それがどうして、こんな場所に訪れてまで自分を追い求めているのか。返答次第では有無を言わさず引きずり込まれかねない危うさと禍々しさを振り撒く一方で、スレッタはまるで許しを請うような、縋るような手つきでエランに触れる。
「ここにいれば、もう傷つかずに済みます。全てを書き換えてしまえば……戦争がなくなれば、きっとみんな喜んでくれます」
彼女が言葉を重ねるごとに、エランの中でちりちりと違和感が増していく。
「――それが君の望みなの」
スレッタは知らず知らずのうちに、息を呑んだ。あらゆる情報を取り込んで膨れ上がったスレッタの前では、エランの人格データはちっぽけで儚いデータにすぎない。だが、なぜかスレッタは、この静かな瞳の前では強がることも、嘘をつくこともできないのだった。
「……ちがい、ます。でも、私にしかできないことで、みんなが喜んでくれるなら、いいんです」
「……少なくとも、僕には無用のものだ」
エランは目を伏せた。みんなとやらが誰を指すかは知らないが、学園から去った自分はその中に含まれていない。平和などという大層なものをスレッタに頼んだ覚えもなかった。相変わらず周囲のために戦わされているらしい彼女を不憫に思う一方で、胸中に遣る瀬無い怒りが湧く。
「エランさん……、なんだか怒ってますか?」
「怒ってるよ」
人の望みのために、すぐに自分を差し出す君に、怒ってるよ。
「そうやって自分を切り捨てて、君のやりたいことは、君の人生は一体どこへ行くの」
さっきからスレッタが話しているのは、他人のことばかりだった。彼女が他人の喜びを自分の喜びとしているのなら、それもいい。だが、それにしては彼女の表情との不一致がわかりやすく気になったのだ。
――今の君は、何のために生きている?
「スレッタ・マーキュリー。君自身はどうしたい。僕を降したその手で、何を掴み取ろうとしているの」
「……わかり、ません。私にはもう、何も残っていません」
スレッタは途方に暮れた表情でこちらを見ていた。エランが喜ばないことを、思ってもみなかったという顔だった。

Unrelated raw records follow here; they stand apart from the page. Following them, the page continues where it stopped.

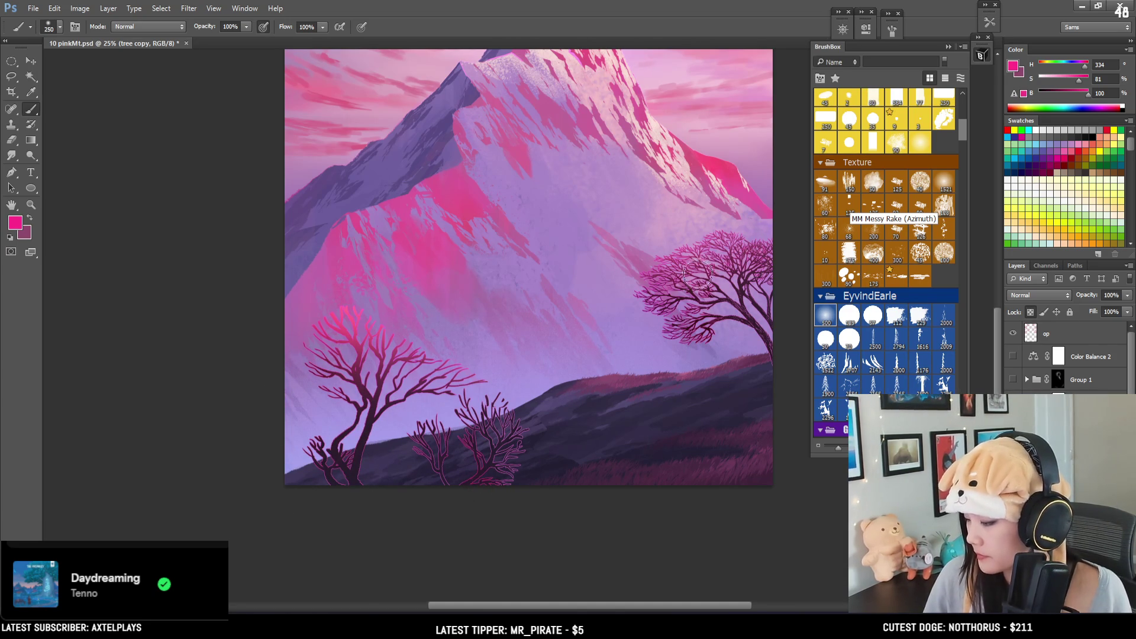
pyautogui.press('ctrl+minus')
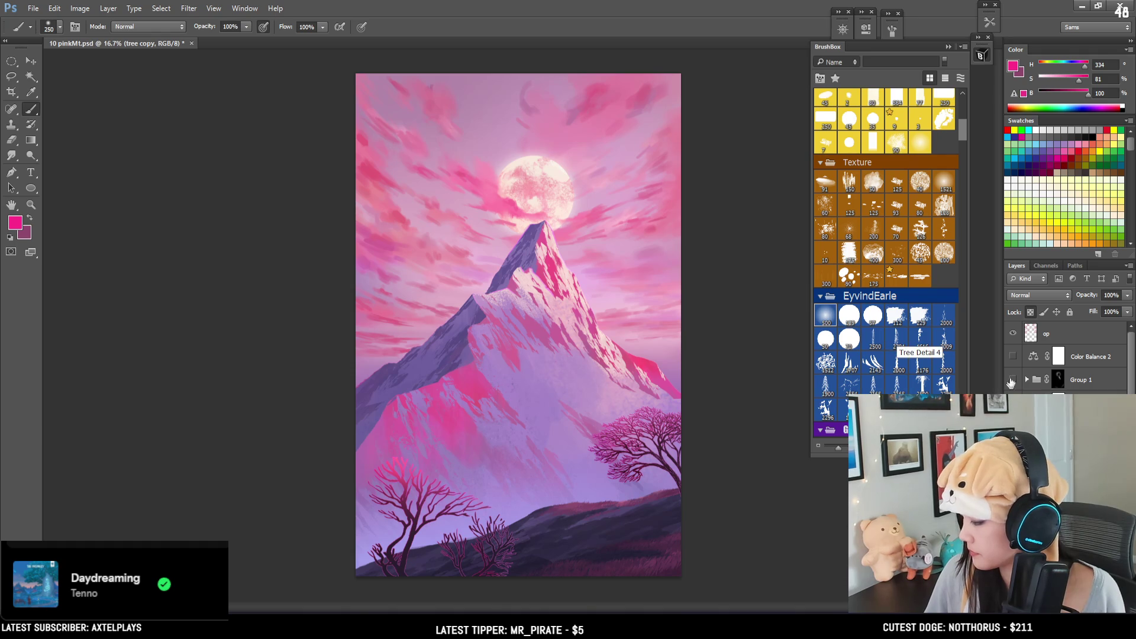
# Step: Re-enable the Color Balance 2 layer, darken the magenta, and enlarge the brush to 1000
pyautogui.click(1012, 402)
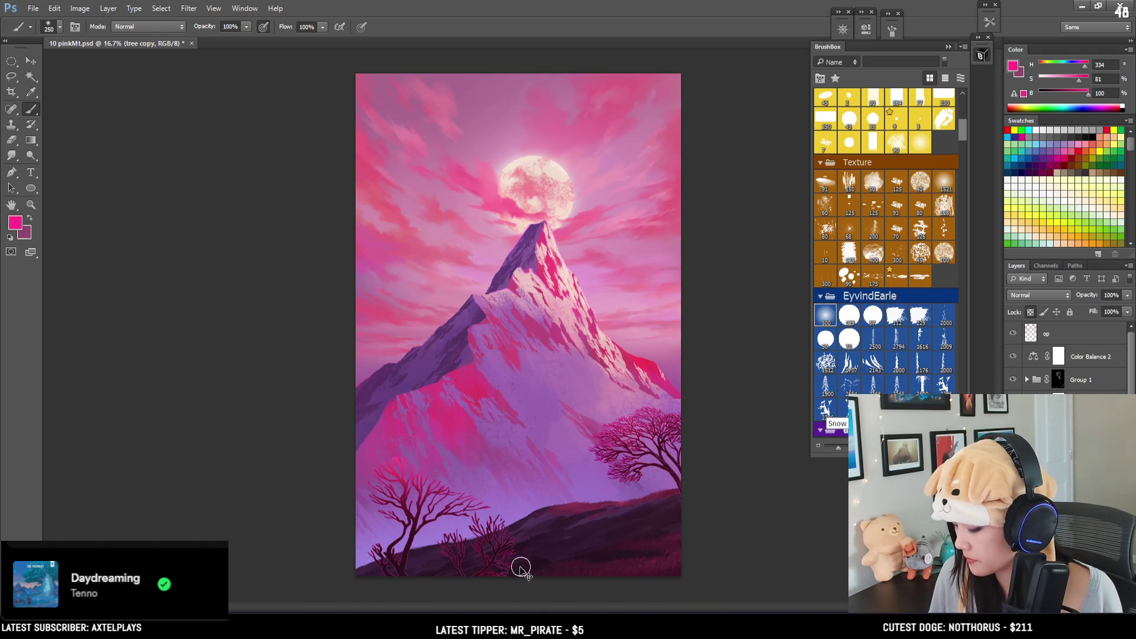
pyautogui.press('bracketright')
pyautogui.press('bracketright')
pyautogui.press('bracketright')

「…私、本当はもう、いらないんです。みんなが求めているのは『スレッタ』じゃない。私の身体を使って、もっと上手くやってくれる人がいる」
「…………」
「でもその代わり、『みんな』が私の一部になって、一緒にいてくれる……それなのに…『みんな』が増えたはずなのに、いつまで経っても、すごく寂しいんです」
だから、エランさんにも、一緒にいてもらおうと思って、とスレッタはぎこちない笑顔で言った。
彼女の言う『みんな』が何を指すのかは曖昧だが、寂しいのなら、それは孤独を埋められる存在足り得ないのだろう。自分もそこに加えられるとして、それは果たして自分のままだろうか。この一面の水と同じように、どろどろに溶けて彼女の一部になるのだろうか。それは少し困るな、とエランは思う。
「エランさんは、私に会うの、嫌でしたか…?」
「……そんなことはない。嬉しいよ」
「だったら…!」
「でも、僕は一緒には行かない。君のものにはならない」
絶対に。
きっぱりとした拒絶を受けて、今度こそ、スレッタの顔にはっきりと怯えの色がよぎった。
「どうして、ですか……?」
「…君とひとつになったら、君との約束を果たせない」
仮にスレッタとひとつになれば、彼女が一方的に暴いて知ることはできても、以前にエランが約束した「自分のことを教える」機会は永遠に喪われる。自分のことを教えるという行為は、主観のやり取りがあってこそのものだからだ。静寂たる世界を完全に創り上げた時、彼女は永遠に孤独になる。境界線を失った世界では、誰も彼女に寄り添えない。彼女こそが死であり、世界を満たす羊水そのものとなってしまうからだ。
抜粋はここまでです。